Viewing page 19 of 116

This transcription has been completed. Contact us with corrections.

- 18 -

Whether Eastern would have to pay the handling cost of $1 per share, since the stock will not be issued on the market, is problematical. The Board recognized such costs in the Continental-Pioneer Acquisition Case, 10/ Assuming such costs are incurred by Eastern, the question arises as to whether these costs should be deducted from cost of stock, as Eastern has done, or be added to Eastern's consideration as an additional cost incidental to the acquisition of Colonial's assets.
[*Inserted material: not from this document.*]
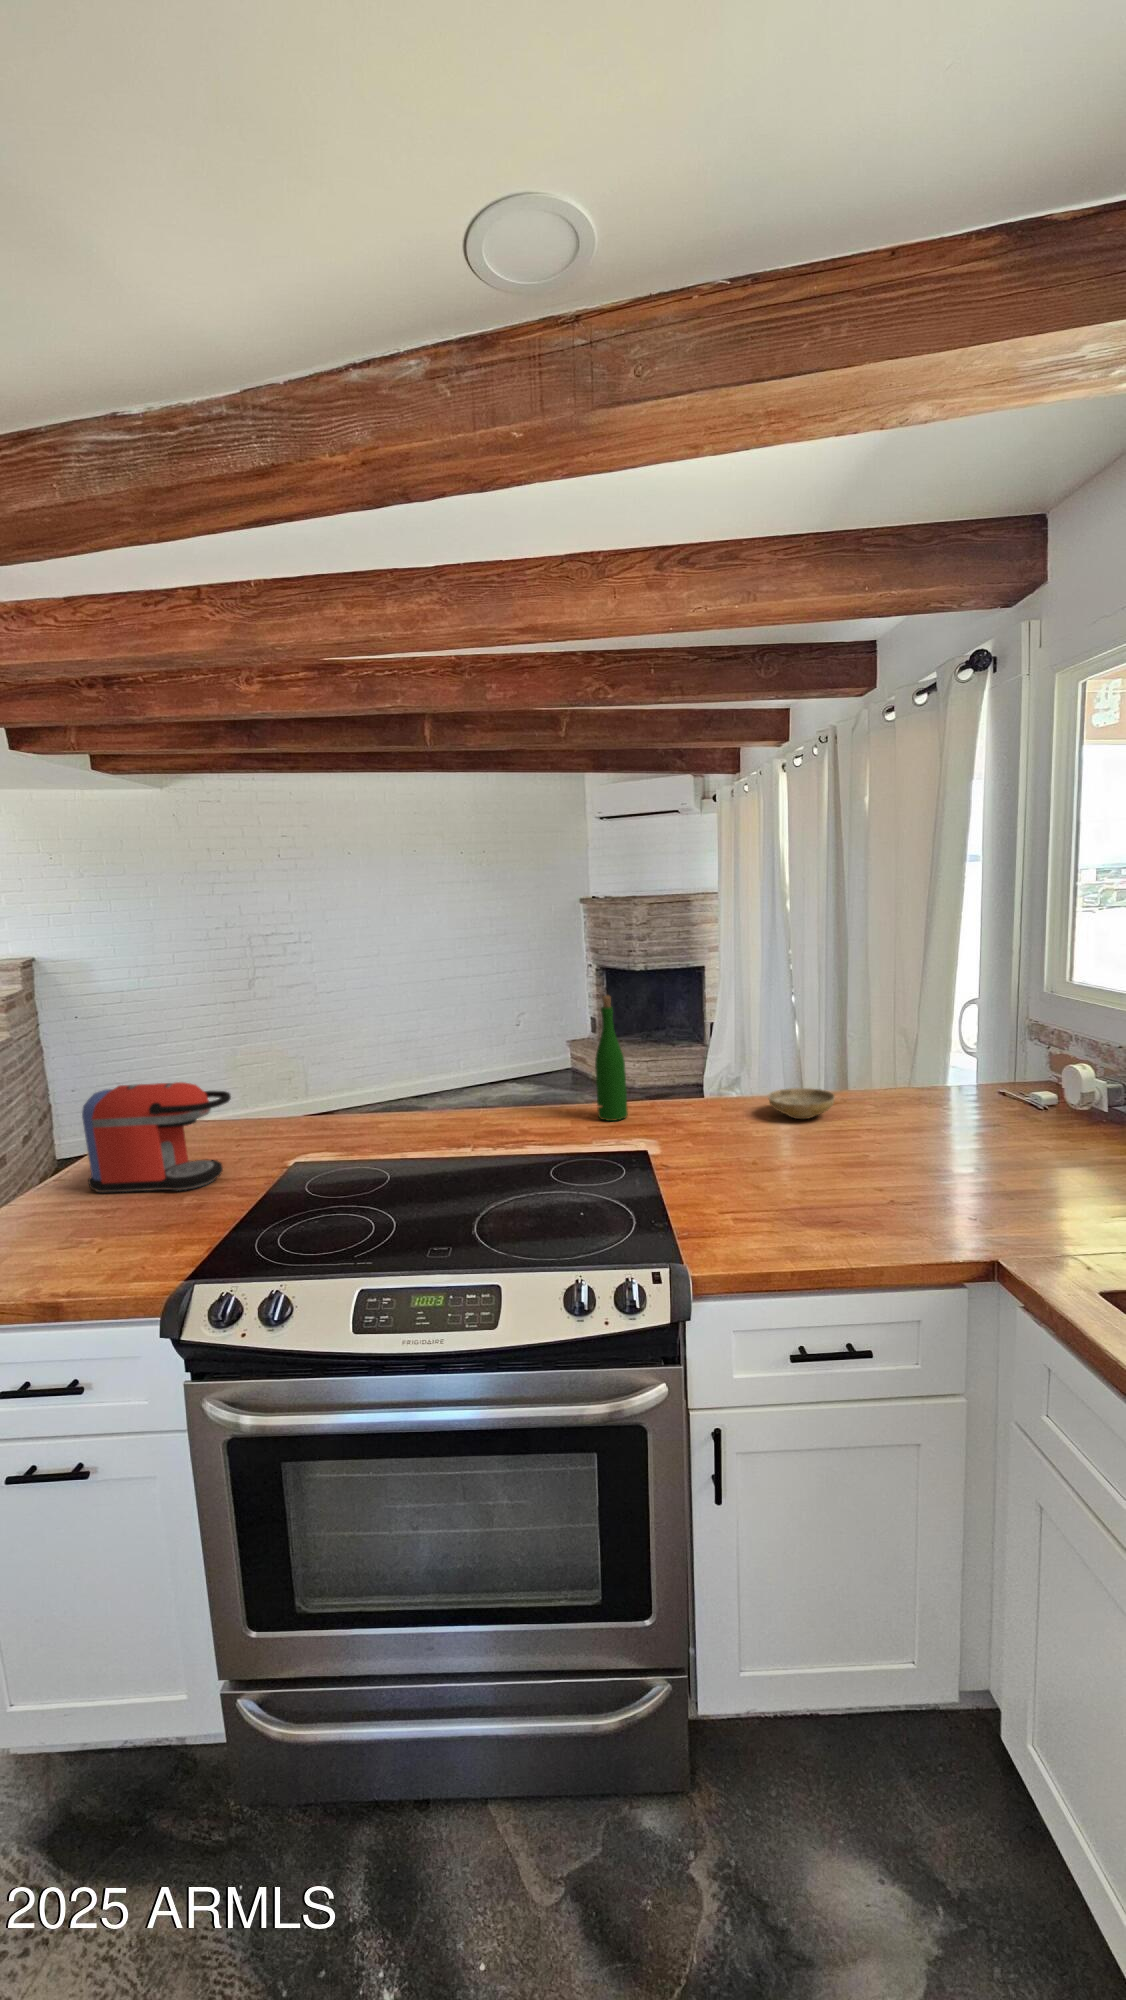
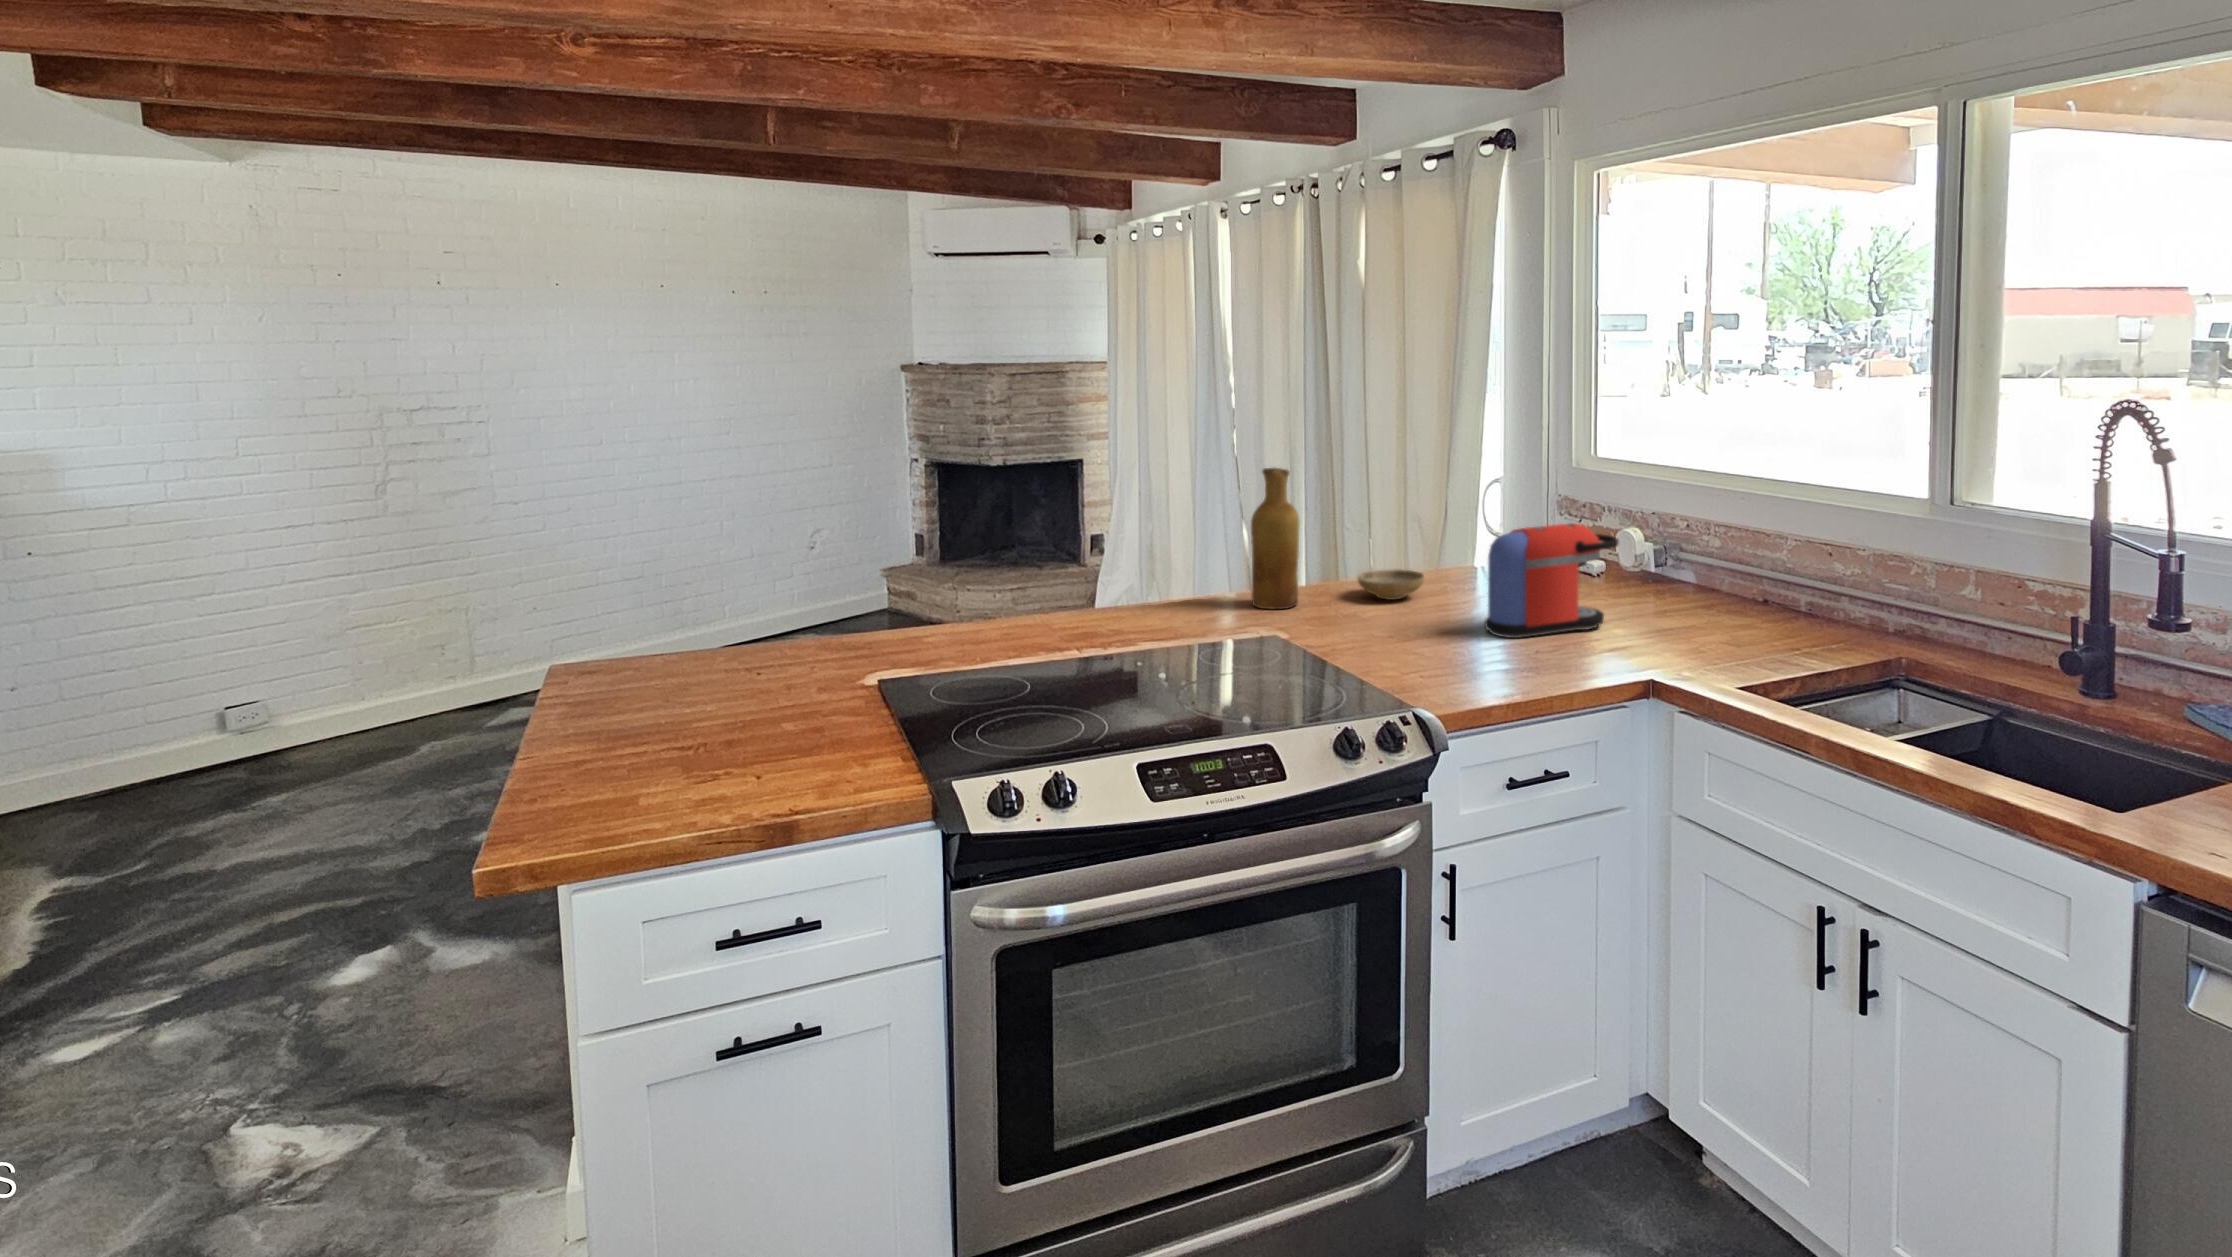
vase: none [661,992,706,1121] -> present [1251,468,1299,609]
wine bottle: present [595,995,628,1121] -> none [1181,472,1218,615]
coffee maker: present [82,1082,231,1192] -> present [1485,523,1619,638]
It could reasonably be concluded that it is one of the expenses which Eastern must pay and which it expects to recover through increased earnings.

National, in contending that Eastern would pay in excess of $13,000,000 for Colonial's assets, employs stock quotations as of June 30, 1955, to determine the value of the Eastern stock to be issued to Colonial, notwithstanding the fact that Eastern's offer was submitted December 20, 1954, and the agreement was signed January 28,1955. On June 30, 1955, Eastern's stock sold for $56.50 per share as compared to $37.15 per share for the 31 days ended December 19, 1954.

In selecting the date for evaluation of Eastern's stock several factors must be kept in mind. To peg the reasonableness of consideration on stock quotations subsequent to the date of the 

10/ Continental-Pioneer Acquisition Case, Docket No. 6457, et al., decided July 15, 1954.